### Instruções das tarefas
• 1. Segundo o trecho sobre a COP29, que nome recebe o cenário em que os países que menos emitem gases de efeito estufa são os mais afetados pelo aquecimento global?
• 2. Transcreva do trecho sobre a COP29 a passagem que começa em "O que fica da" e termina em "de injustiça climática.".

### Trecho fornecido
►
O que fica da COP29 para a população negra
É sabido que há uma inversão na lógica de causa e efeito na realidade da crise climática global. Os países em desenvolvimento, que lidam com extremas vulnerabilidades econômicas e são os que menos emitem gases de efeito estufa historicamente, são os mais profundamente afetados pelos efeitos do aquecimento global. Por outro lado, países desenvolvidos e potentes economias globais, responsáveis pela emissão em maior proporção e, consequentemente, pela crise climática global, no entanto, pela disposição de infraestrutura e tecnologia, estão mais preparadas para adaptação. A este cenário, dá-se o nome de injustiça climática.
Estudo mostra que regiões como África, sudoeste asiático, países-ilhas, América Latina e Caribe, nações intensamente composto por uma população negra africana e ameríndia ou em diáspora, convivem concomitantemente, com a falta de acesso a recursos naturais básicos à vida e a vulnerabilidade ao risco de eventos climáticos extremos. Segundo o Geledés Instituto da Mulher Negra, vem sendo realizado um longo trabalho para que o texto final da COP tenha uma linguagem abrangente a fim de que cite a população afrodescendente no documento. No entanto, segundo a organização, “há muito trabalho a ser feito, especialmente pelo governo brasileiro, que vocalizou a importância da transparência e da confiança, mas também reforçou a necessidade de colocar os direitos humanos e a visibilidade da população afrodescendente como prioridades no caminho para a COP30, que será realizada no Brasil.”
◄
### Amostra de dados
►
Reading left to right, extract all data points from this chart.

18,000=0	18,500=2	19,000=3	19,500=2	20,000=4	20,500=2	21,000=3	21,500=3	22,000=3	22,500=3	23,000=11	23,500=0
◄
### Respostas fornecidas
• 1. Injustiça climática.

• 2.
O que fica da COP29 para a população negra
É sabido que há uma inversão na lógica de causa e efeito na realidade da crise climática global. Os países em desenvolvimento, que lidam com extremas vulnerabilidades econômicas e são os que menos emitem gases de efeito estufa historicamente, são os mais profundamente afetados pelos efeitos do aquecimento global. Por outro lado, países desenvolvidos e potentes economias globais, responsáveis pela emissão em maior proporção e, consequentemente, pela crise climática global, no entanto, pela disposição de infraestrutura e tecnologia, estão mais preparadas para adaptação. A este cenário, dá-se o nome de injustiça climática.